Le « Champ des rêves » de Californie, d’une superficie de 462 000 acres

Les producteurs américains d'huile d'olive et les fournisseurs étrangers se dirigent vers une confrontation. Quels sont les véritables enjeux de cette guerre commerciale qui se profile dans le secteur de l'huile d'olive ?

Dans quelques semaines, la Commission du commerce international des États-Unis tiendra une audience publique à Washington sur les « conditions de concurrence » entre les producteurs américains d’huile d’olive et les principaux fournisseurs étrangers. L’enquête a été ouverte à la demande de Dave Camp, président de la commission des voies et moyens de la Chambre des représentants.

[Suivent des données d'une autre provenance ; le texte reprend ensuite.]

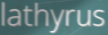
lathyrus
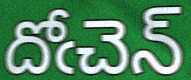
దోఁచెన్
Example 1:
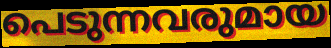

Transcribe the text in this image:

പെടുന്നവരുമായ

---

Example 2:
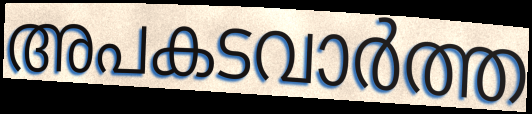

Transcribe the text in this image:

അപകടവാർത്ത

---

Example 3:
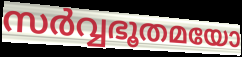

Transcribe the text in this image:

സർവ്വഭൂതമയോ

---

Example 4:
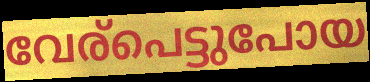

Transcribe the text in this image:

വേര്പെട്ടുപോയ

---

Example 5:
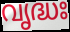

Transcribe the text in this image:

വൃദ്ധഃ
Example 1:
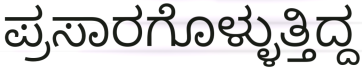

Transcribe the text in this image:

ಪ್ರಸಾರಗೊಳ್ಳುತ್ತಿದ್ದ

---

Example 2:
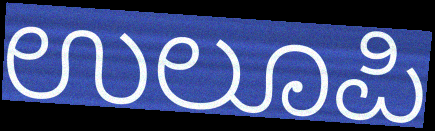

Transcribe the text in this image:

ಉಲೂಪಿ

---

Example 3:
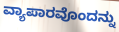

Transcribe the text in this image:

ವ್ಯಾಪಾರವೊಂದನ್ನು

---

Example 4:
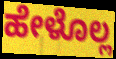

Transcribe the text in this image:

ಹೇಳೊಲ್ಲ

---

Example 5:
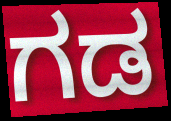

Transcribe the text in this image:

ಗಡ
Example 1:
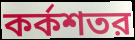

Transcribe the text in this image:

কর্কশতর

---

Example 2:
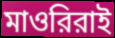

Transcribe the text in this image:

মাওরিরাই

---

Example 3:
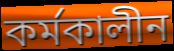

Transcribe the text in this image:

কর্মকালীন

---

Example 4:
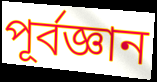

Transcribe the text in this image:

পূর্বজ্ঞান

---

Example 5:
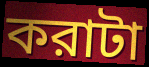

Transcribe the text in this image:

করাটা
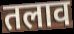
तलाव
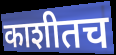
काशीतच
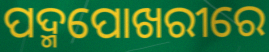
ପଦ୍ମପୋଖରୀରେ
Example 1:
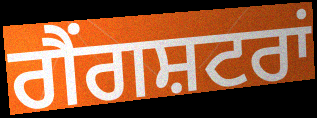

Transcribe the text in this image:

ਗੈਂਗਸ਼ਟਰਾਂ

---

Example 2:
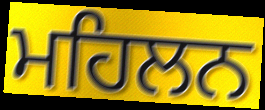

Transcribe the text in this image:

ਮਹਿਲਨ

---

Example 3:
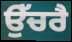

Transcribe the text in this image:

ਉੱਚਰੈ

Dans les coulisses se profile un projet d’ordonnance fédérale de commercialisation rédigé par les producteurs californiens, qui espèrent ériger de nouveaux obstacles pour les huiles d’olive importées tout en facilitant la voie pour les leurs. Les deux camps se préparent à ce qui s’annonce comme une bataille intense.

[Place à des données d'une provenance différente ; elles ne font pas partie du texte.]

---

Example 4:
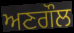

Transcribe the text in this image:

ਅਣਗੌਲ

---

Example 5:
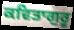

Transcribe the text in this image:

ਕਵਿਤਾਗੁਰੂ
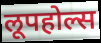
लूपहोल्स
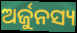
ଅର୍ଜୁନସ୍ୟ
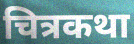
चित्रकथा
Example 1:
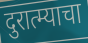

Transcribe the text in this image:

दुरात्म्याचा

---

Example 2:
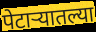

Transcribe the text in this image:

पेटाऱ्यातल्या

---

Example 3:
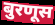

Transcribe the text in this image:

बुरणूस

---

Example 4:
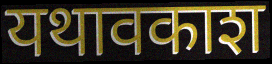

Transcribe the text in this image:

यथावकाश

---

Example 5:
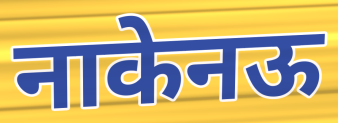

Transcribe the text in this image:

नाकेनऊ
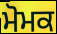
ਮੋਮਕ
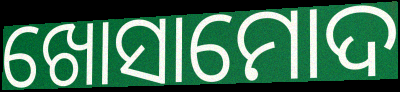
ଖୋସାମୋଦ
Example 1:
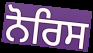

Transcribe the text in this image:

ਨੋਰਿਸ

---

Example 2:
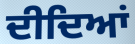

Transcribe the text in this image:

ਦੀਦਿਆਂ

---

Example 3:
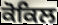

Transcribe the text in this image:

ਕੋਕਿਲ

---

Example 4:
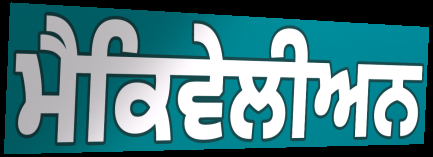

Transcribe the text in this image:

ਮੈਕਿਵੇਲੀਅਨ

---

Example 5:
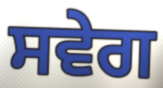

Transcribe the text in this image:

ਸਵੇਗ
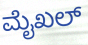
ಮೈಖಲ್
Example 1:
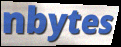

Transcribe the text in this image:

nbytes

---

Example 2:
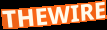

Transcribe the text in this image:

THEWIRE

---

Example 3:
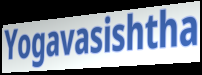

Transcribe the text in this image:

Yogavasishtha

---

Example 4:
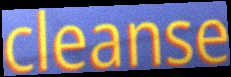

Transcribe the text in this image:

cleanse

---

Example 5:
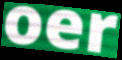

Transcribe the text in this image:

oer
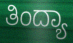
ತಿಂದ್ಯಾ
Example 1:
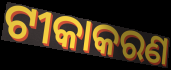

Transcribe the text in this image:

ଟୀକାକରଣ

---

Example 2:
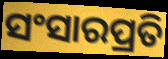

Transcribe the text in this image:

ସଂସାରପ୍ରତି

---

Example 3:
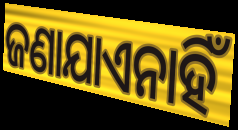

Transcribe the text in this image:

ଜଣାଯାଏନାହିଁ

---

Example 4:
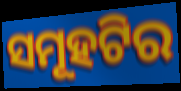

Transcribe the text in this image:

ସମୂହଟିର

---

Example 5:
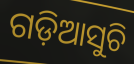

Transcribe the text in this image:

ଗଡ଼ିଆସୁଚି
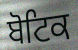
ਬੋਟਿਕ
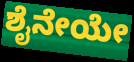
ಶೈನೇಯೇ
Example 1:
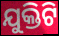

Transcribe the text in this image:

ଯୁକ୍ତିଟି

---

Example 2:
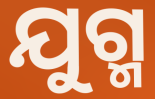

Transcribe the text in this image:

ଯୁଗ୍ମ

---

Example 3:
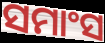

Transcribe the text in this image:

ସମାଂସ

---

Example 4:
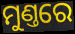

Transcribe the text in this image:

ମୁଣ୍ତରେ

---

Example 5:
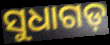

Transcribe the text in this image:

ସୁଧାଗଡ଼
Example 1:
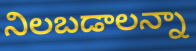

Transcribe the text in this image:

Les producteurs nationaux d’huile d’olive fournissent actuellement moins de 2,5 % de la consommation américaine — près de 98 % est importée — et il a été largement rapporté, y compris dans ces pages, que les producteurs américains pourraient un jour fournir 5 % de cette consommation. Mais y aurait-il une lutte aussi acharnée pour seulement 2,5 % de plus (à peine 8 000 tonnes) ?

Il s'avère que la réponse est non. L'enjeu est bien plus important que les 5 % largement évoqués, et les deux parties le savent.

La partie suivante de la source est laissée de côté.